* Tujuan Tugas: Salin kembali bagian kutipan tentang Enron dari "Enron juga tidak" sampai "dipelajari di kampus.", lalu ganti "mahasiswa" dengan "pelajar".

* Kutipan Dokumen:
Salah satu dasar pikiranku kenapa aku berfikir dimanapun kita bekerja bahkan di perusahaan
yang reputasinya tak diragukan sekalipun tetaplah kita dalam posisi yang tidak aman sebab aku
teringat akan kasus Enron. Enron sampai pada awal tahun 2001 masih menjadi perusahaan yang
paing diminati orang amerika untuk bekerja. Majalah Fortune selama 6 tahun berturut-turut
menyebut Enron sebagai “America's Most Innovative Company". Pada tahun 2000, Enron yang
spesialisasiny bergerak di bidang energi mengklaim kalau mereka mendapatkan revenue hingga
111 Milyar Dollar Amerika. Saham Enron adalah salah satu saham yang paling diminati investor
hingga harganya bisa mencapai US$ 90 per lembarnya. Akibat penampilan figur yang
meyakinkan ini makanya ngga heran banyak orang yang berlomba-lomba untuk melamar kerja di
Enron.

Enron juga tidak sembarang mau merekrut tenaga kerja, biasanya yang akan direkrut adalah para
lulusan terbaik dari universitas ternama di Amerika Serikat. Ini bukan hal sulit karena saat itu
Enron merupakan cita-cita sebagian besar mahasiswa. Bahkan saking bergengsinya status jadi
pegawai Enron, di Universitas Harvard yang top banget itu, Enron menjadi salah satu bidang
studi yang dipelajari di kampus.

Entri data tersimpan

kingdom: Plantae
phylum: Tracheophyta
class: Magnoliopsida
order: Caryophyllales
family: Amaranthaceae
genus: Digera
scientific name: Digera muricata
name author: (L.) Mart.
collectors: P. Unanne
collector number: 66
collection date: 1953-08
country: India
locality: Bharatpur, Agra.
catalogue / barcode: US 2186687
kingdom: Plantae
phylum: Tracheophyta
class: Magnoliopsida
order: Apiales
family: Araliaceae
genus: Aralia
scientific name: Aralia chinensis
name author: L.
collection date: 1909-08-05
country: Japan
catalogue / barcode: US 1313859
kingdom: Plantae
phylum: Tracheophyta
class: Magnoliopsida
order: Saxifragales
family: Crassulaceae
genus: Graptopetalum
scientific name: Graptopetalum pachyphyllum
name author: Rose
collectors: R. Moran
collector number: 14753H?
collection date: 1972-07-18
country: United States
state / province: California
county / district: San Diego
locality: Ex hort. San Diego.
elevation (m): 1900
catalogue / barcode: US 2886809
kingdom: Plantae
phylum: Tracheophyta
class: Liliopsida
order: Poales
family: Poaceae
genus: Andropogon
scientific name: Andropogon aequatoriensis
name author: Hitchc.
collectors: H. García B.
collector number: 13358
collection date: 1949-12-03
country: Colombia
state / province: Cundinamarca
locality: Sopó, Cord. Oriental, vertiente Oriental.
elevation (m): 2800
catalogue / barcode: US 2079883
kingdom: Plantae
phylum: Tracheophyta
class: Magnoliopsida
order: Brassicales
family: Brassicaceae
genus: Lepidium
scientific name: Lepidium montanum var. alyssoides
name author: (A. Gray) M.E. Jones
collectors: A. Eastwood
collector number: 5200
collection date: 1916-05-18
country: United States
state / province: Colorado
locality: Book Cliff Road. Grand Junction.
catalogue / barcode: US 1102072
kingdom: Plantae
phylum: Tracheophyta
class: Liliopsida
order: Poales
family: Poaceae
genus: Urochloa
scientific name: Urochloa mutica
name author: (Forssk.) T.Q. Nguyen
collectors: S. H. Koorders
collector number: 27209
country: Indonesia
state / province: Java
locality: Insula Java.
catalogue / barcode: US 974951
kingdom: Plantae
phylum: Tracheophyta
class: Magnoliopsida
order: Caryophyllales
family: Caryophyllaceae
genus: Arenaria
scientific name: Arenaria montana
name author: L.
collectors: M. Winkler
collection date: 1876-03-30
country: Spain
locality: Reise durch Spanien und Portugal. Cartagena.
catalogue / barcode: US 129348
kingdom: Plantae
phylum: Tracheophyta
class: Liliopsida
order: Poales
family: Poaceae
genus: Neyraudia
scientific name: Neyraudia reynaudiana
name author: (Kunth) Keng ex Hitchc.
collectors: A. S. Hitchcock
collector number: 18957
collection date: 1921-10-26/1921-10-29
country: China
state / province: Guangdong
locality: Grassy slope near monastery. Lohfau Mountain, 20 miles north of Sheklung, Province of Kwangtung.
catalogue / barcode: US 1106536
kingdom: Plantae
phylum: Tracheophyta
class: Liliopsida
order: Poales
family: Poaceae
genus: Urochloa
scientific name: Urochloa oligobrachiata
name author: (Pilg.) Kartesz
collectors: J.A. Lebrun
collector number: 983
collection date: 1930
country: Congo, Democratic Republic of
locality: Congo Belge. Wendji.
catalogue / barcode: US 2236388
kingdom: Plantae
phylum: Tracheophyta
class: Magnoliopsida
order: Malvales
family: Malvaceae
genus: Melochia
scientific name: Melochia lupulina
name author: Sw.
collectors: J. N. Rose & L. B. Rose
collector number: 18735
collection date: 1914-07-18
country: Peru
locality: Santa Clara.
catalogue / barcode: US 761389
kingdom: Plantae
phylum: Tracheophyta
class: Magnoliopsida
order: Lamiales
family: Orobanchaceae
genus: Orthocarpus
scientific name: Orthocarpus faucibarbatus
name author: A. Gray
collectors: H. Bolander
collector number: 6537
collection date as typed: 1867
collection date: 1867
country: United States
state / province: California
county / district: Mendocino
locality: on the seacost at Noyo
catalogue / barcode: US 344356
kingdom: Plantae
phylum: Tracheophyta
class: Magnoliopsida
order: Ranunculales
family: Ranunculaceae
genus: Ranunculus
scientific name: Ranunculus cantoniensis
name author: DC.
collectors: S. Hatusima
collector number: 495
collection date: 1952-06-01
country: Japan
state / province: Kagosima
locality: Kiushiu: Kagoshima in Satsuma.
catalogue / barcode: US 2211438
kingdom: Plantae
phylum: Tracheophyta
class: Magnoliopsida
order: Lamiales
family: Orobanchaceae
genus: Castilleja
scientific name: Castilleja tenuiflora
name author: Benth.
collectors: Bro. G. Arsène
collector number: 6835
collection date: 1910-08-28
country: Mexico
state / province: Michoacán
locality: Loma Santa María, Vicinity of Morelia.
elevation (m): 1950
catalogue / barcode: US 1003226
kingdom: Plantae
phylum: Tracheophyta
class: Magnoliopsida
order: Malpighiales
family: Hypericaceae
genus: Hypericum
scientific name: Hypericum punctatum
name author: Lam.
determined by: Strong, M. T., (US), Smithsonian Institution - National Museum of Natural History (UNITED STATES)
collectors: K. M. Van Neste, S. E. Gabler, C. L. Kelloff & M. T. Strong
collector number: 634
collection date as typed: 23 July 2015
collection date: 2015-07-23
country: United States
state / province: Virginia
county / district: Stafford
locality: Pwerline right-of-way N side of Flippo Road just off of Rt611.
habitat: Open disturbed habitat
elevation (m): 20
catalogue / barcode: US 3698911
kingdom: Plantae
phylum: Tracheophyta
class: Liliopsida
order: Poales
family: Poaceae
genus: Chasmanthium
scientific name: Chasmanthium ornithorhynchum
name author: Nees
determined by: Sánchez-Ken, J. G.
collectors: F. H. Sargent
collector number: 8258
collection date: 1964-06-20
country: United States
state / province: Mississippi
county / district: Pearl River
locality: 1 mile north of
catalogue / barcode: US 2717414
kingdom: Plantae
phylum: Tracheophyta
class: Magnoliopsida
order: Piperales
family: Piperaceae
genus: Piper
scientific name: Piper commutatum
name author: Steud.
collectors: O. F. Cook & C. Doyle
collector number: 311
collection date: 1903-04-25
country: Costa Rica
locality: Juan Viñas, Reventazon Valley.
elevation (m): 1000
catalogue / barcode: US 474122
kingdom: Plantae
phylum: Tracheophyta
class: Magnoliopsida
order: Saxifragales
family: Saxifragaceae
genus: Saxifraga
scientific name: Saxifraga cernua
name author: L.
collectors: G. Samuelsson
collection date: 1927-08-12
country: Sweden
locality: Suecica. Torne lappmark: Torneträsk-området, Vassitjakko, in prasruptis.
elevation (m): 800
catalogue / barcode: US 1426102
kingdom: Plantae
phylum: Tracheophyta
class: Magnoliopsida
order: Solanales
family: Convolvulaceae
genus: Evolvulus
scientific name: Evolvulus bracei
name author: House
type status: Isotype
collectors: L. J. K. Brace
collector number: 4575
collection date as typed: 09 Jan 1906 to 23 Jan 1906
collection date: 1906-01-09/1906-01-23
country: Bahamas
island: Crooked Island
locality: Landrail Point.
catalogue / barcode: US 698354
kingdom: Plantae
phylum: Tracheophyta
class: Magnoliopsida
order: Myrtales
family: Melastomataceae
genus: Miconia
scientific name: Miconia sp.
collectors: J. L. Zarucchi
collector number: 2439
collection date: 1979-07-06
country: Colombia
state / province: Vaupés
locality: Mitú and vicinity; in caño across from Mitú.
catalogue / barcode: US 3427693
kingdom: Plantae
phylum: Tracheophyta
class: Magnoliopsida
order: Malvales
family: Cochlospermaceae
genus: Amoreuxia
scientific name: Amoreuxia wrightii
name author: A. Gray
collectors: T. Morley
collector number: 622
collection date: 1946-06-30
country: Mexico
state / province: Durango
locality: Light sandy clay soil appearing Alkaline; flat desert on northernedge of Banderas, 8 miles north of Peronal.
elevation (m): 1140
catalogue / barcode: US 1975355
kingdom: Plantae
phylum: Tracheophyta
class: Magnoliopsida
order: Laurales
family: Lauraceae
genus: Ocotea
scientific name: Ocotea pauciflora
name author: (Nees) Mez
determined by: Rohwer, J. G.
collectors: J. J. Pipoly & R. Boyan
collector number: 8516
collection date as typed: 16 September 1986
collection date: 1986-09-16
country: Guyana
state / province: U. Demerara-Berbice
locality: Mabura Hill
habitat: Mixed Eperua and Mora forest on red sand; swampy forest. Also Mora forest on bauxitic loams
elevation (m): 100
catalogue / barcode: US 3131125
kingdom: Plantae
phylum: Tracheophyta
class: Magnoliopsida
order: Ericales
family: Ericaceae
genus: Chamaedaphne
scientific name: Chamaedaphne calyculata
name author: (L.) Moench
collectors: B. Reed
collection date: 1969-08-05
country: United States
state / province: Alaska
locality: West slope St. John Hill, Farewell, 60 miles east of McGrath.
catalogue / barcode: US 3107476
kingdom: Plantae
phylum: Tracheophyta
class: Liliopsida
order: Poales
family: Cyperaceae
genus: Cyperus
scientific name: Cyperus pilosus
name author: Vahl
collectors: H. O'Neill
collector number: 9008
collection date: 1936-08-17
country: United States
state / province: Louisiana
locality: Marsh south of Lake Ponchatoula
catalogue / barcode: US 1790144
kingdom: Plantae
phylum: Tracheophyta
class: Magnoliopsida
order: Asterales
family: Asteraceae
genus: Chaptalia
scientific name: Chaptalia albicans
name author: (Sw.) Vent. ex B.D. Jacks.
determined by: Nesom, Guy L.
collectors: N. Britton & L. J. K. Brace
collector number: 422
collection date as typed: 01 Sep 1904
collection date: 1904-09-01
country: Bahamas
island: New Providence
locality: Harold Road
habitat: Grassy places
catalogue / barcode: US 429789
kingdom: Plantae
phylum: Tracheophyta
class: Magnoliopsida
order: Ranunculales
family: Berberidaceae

* Area Jawaban:
Enron juga tidak sembarang mau merekrut tenaga kerja, biasanya yang akan direkrut adalah para
lulusan terbaik dari universitas ternama di Amerika Serikat. Ini bukan hal sulit karena saat itu
Enron merupakan cita-cita sebagian besar pelajar. Bahkan saking bergengsinya status jadi
pegawai Enron, di Universitas Harvard yang top banget itu, Enron menjadi salah satu bidang
studi yang dipelajari di kampus.